Jeremy Chang of Pinsent Masons said: “Taking steps to address the high cost of energy is not unreasonable, given the extraordinary geopolitical and economic headwinds that we face. But if the effect of the revenue limit is to deter investment in low-carbon generation, it is harder to discern how it can cohere effectively with the UK’s overarching energy policy and the government’s own growth strategy.”
“Indeed, the inclusion of the revenue limit on low carbon generators in the Bill may have taken some by surprise. The measure was not trailed in advance – or seemingly consulted upon. Some commentators have suggested that the move was driven, at least in part, by the government’s struggle to persuade generators to move from existing revenue support mechanisms to the Contracts for Difference (CfD) system voluntarily,” Chang added.
Last month, Liz Truss announced plans to negotiate lower-priced long-term contracts with nuclear power and renewable energy companies, including an intention to move renewable projects away from the Renewables Obligation (RO) and on to CfDs. The RO, introduced in 2002, currently places an obligation on licensed electricity suppliers in the UK to source an increasing proportion of electricity from renewable sources.
Unveiling the new Bill, the government said the temporary revenue limit will not apply to projects with CfDs, many of which are currently making payments while the prices they are achieving for their generation are in excess of their strike prices. It added that projects which already receive existing support through RO will continue to do so.
Chang said: “The government is at pains to make clear that the limit is not a ‘windfall tax’, which the prime minister ruled out during her leadership campaign, because it only applies to excess revenues and not to all profits. But as some commentators have already pointed out, to affected generators this might be a distinction without a difference.”
Ministers said that generators impacted by the revenue limit will be permitted to cover their costs and would receive “an appropriate revenue that reflects their operational output, investment commitment and risk profile”. But detail on the level at which the limit will be set has not yet been provided by the government, which noted that “one relevant factor being considered is the pre-crisis expectations for wholesale prices, and what a reasonable upper estimate for those might be”.
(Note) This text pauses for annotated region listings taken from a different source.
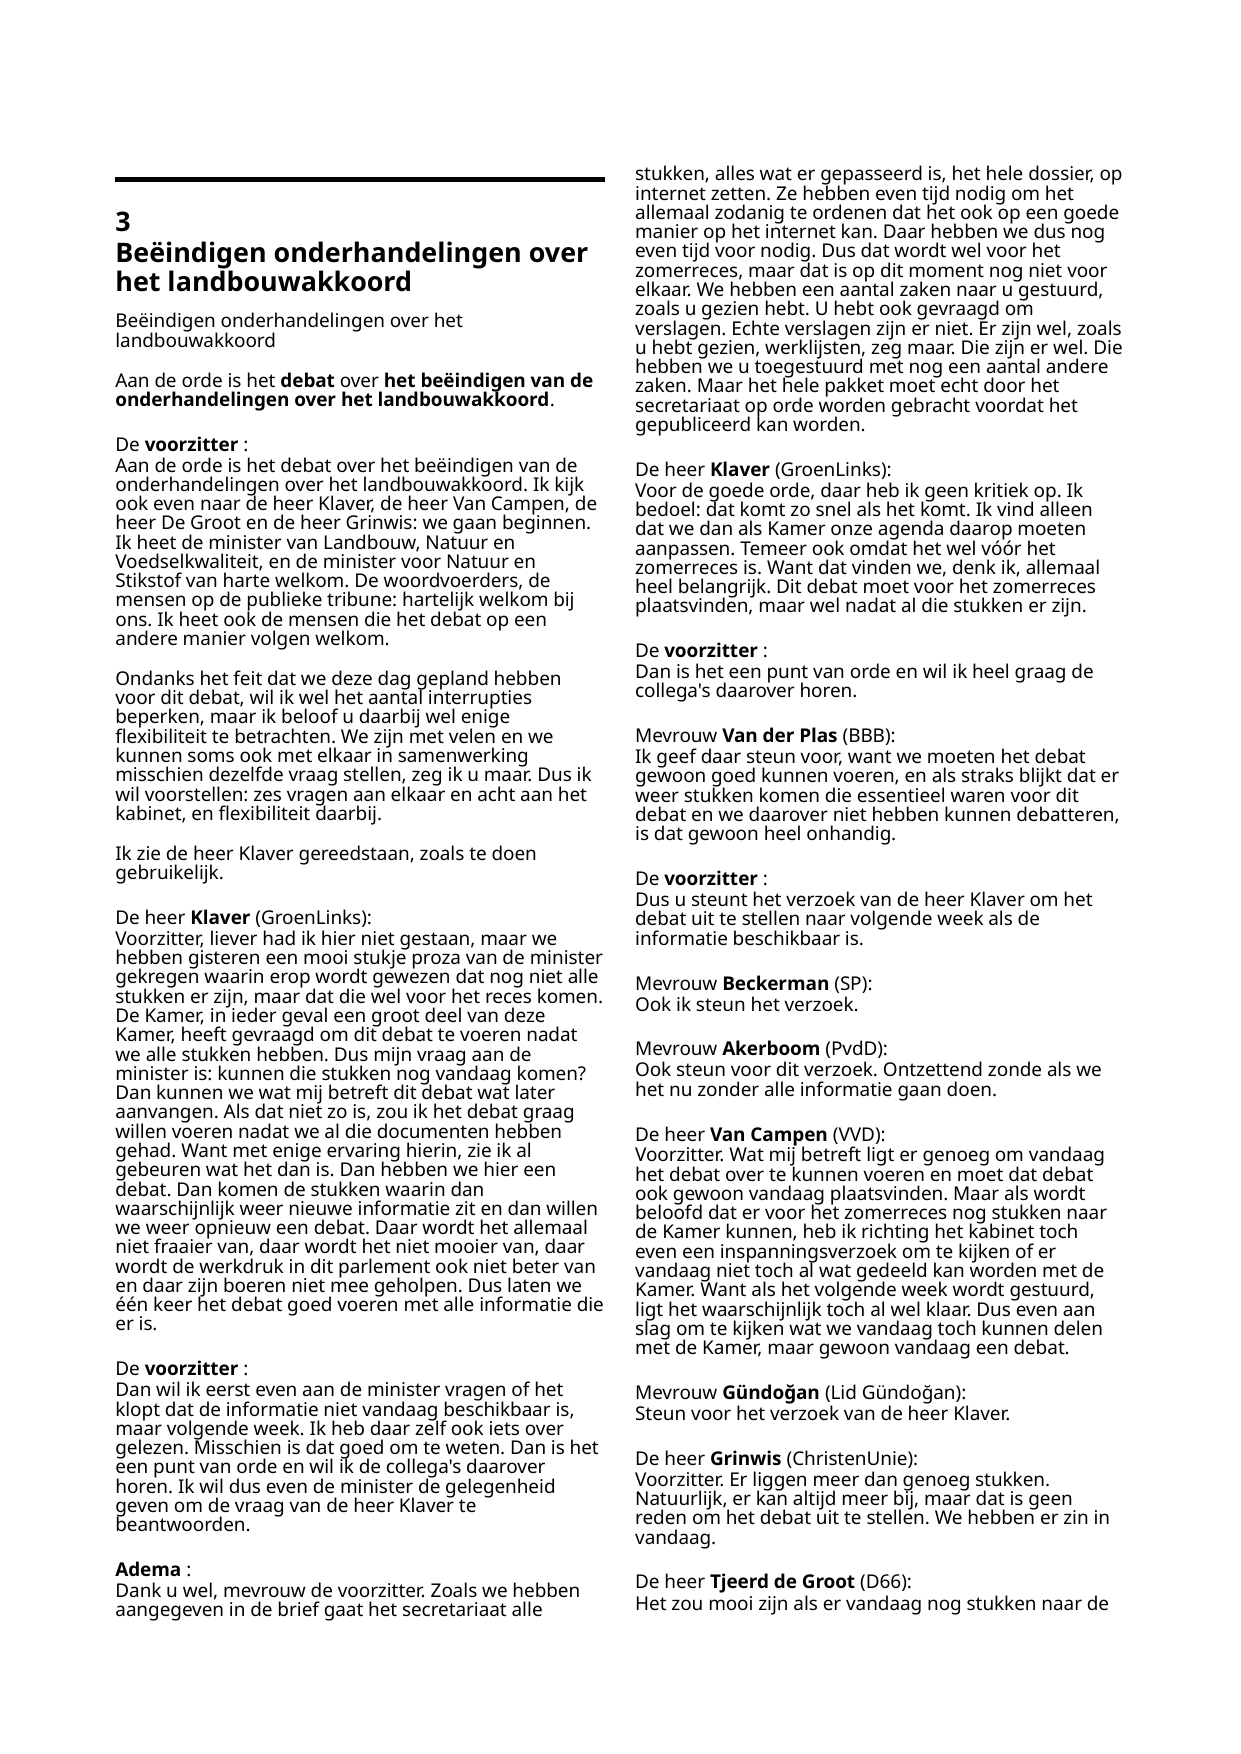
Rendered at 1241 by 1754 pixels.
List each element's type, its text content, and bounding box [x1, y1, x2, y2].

text Voorzitter. Wat mij betreft ligt er genoeg om vandaag het debat over te kunnen voeren en moet dat debat ook gewoon vandaag plaatsvinden. Maar als wordt beloofd dat er voor het zomerreces nog stukken naar de Kamer kunnen, heb ik richting het kabinet toch even een inspanningsverzoek om te kijken of er vandaag niet toch al wat gedeeld kan worden met de Kamer. Want als het volgende week wordt gestuurd, ligt het waarschijnlijk toch al wel klaar. Dus even aan slag om te kijken wat we vandaag toch kunnen delen met de Kamer, maar gewoon vandaag een debat. [635, 1146, 1125, 1358]
text De voorzitter : [115, 1356, 605, 1381]
text Dank u wel, mevrouw de voorzitter. Zoals we hebben aangegeven in de brief gaat het secretariaat alle [115, 1582, 605, 1621]
text De heer Tjeerd de Groot (D66): [635, 1569, 1125, 1594]
text Voor de goede orde, daar heb ik geen kritiek op. Ik bedoel: dat komt zo snel als het komt. Ik vind alleen dat we dan als Kamer onze agenda daarop moeten aanpassen. Temeer ook omdat het wel vóór het zomerreces is. Want dat vinden we, denk ik, allemaal heel belangrijk. Dit debat moet voor het zomerreces plaatsvinden, maar wel nadat al die stukken er zijn. [635, 482, 1125, 617]
text Steun voor het verzoek van de heer Klaver. [635, 1405, 1125, 1424]
text Het zou mooi zijn als er vandaag nog stukken naar de [635, 1594, 1125, 1614]
text De voorzitter : [635, 865, 1125, 891]
text De heer Klaver (GroenLinks): [635, 456, 1125, 482]
text Voorzitter. Er liggen meer dan genoeg stukken. Natuurlijk, er kan altijd meer bij, maar dat is geen reden om het debat uit te stellen. We hebben er zin in vandaag. [635, 1471, 1125, 1548]
text Ik zie de heer Klaver gereedstaan, zoals te doen gebruikelijk. [115, 845, 605, 883]
text De heer Van Campen (VVD): [635, 1121, 1125, 1146]
text Ook ik steun het verzoek. [635, 996, 1125, 1015]
text Dus u steunt het verzoek van de heer Klaver om het debat uit te stellen naar volgende week als de informatie beschikbaar is. [635, 891, 1125, 949]
text Beëindigen onderhandelingen over het landbouwakkoord [115, 239, 605, 312]
text Mevrouw Akerboom (PvdD): [635, 1036, 1125, 1061]
text De voorzitter : [115, 431, 605, 457]
text 3 [115, 203, 605, 239]
text Ondanks het feit dat we deze dag gepland hebben voor dit debat, wil ik wel het aantal interrupties beperken, maar ik beloof u daarbij wel enige flexibiliteit te betrachten. We zijn met velen en we kunnen soms ook met elkaar in samenwerking misschien dezelfde vraag stellen, zeg ik u maar. Dus ik wil voorstellen: zes vragen aan elkaar en acht aan het kabinet, en flexibiliteit daarbij. [115, 670, 605, 824]
text De voorzitter : [635, 637, 1125, 663]
text Dan wil ik eerst even aan de minister vragen of het klopt dat de informatie niet vandaag beschikbaar is, maar volgende week. Ik heb daar zelf ook iets over gelezen. Misschien is dat goed om te weten. Dan is het een punt van orde en wil ik de collega's daarover horen. Ik wil dus even de minister de gelegenheid geven om de vraag van de heer Klaver te beantwoorden. [115, 1381, 605, 1535]
text Beëindigen onderhandelingen over het landbouwakkoord [115, 312, 605, 351]
text Aan de orde is het debat over het beëindigen van de onderhandelingen over het landbouwakkoord. [115, 372, 605, 410]
text Mevrouw Beckerman (SP): [635, 970, 1125, 996]
text De heer Klaver (GroenLinks): [115, 904, 605, 930]
text Voorzitter, liever had ik hier niet gestaan, maar we hebben gisteren een mooi stukje proza van de minister gekregen waarin erop wordt gewezen dat nog niet alle stukken er zijn, maar dat die wel voor het reces komen. De Kamer, in ieder geval een groot deel van deze Kamer, heeft gevraagd om dit debat te voeren nadat we alle stukken hebben. Dus mijn vraag aan de minister is: kunnen die stukken nog vandaag komen? Dan kunnen we wat mij betreft dit debat wat later aanvangen. Als dat niet zo is, zou ik het debat graag willen voeren nadat we al die documenten hebben gehad. Want met enige ervaring hierin, zie ik al gebeuren wat het dan is. Dan hebben we hier een debat. Dan komen de stukken waarin dan waarschijnlijk weer nieuwe informatie zit en dan willen we weer opnieuw een debat. Daar wordt het allemaal niet fraaier van, daar wordt het niet mooier van, daar wordt de werkdruk in dit parlement ook niet beter van en daar zijn boeren niet mee geholpen. Dus laten we één keer het debat goed voeren met alle informatie die er is. [115, 930, 605, 1335]
text Ook steun voor dit verzoek. Ontzettend zonde als we het nu zonder alle informatie gaan doen. [635, 1061, 1125, 1100]
text Adema : [115, 1556, 605, 1582]
text Aan de orde is het debat over het beëindigen van de onderhandelingen over het landbouwakkoord. Ik kijk ook even naar de heer Klaver, de heer Van Campen, de heer De Groot en de heer Grinwis: we gaan beginnen. Ik heet de minister van Landbouw, Natuur en Voedselkwaliteit, en de minister voor Natuur en Stikstof van harte welkom. De woordvoerders, de mensen op de publieke tribune: hartelijk welkom bij ons. Ik heet ook de mensen die het debat op een andere manier volgen welkom. [115, 457, 605, 649]
text Mevrouw Van der Plas (BBB): [635, 722, 1125, 748]
text Ik geef daar steun voor, want we moeten het debat gewoon goed kunnen voeren, en als straks blijkt dat er weer stukken komen die essentieel waren voor dit debat en we daarover niet hebben kunnen debatteren, is dat gewoon heel onhandig. [635, 748, 1125, 844]
text Mevrouw Gündoğan (Lid Gündoğan): [635, 1379, 1125, 1405]
text De heer Grinwis (ChristenUnie): [635, 1445, 1125, 1471]
text Dan is het een punt van orde en wil ik heel graag de collega's daarover horen. [635, 663, 1125, 702]
text stukken, alles wat er gepasseerd is, het hele dossier, op internet zetten. Ze hebben even tijd nodig om het allemaal zodanig te ordenen dat het ook op een goede manier op het internet kan. Daar hebben we dus nog even tijd voor nodig. Dus dat wordt wel voor het zomerreces, maar dat is op dit moment nog niet voor elkaar. We hebben een aantal zaken naar u gestuurd, zoals u gezien hebt. U hebt ook gevraagd om verslagen. Echte verslagen zijn er niet. Er zijn wel, zoals u hebt gezien, werklijsten, zeg maar. Die zijn er wel. Die hebben we u toegestuurd met nog een aantal andere zaken. Maar het hele pakket moet echt door het secretariaat op orde worden gebracht voordat het gepubliceerd kan worden. [635, 165, 1125, 435]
Ronan Lambe of Pinsent Masons warned that stakeholders in the UK’s low-carbon electricity generation industry needed more clarity over the revenue limit. “Much of the detail of the proposal – including its scope, duration and mechanics – still needs to be developed. While we know that the limit will be temporary, lasting from the beginning of next year until wholesale prices return to normal, the metric for how this will be determined has not yet been set out,” Lambe said.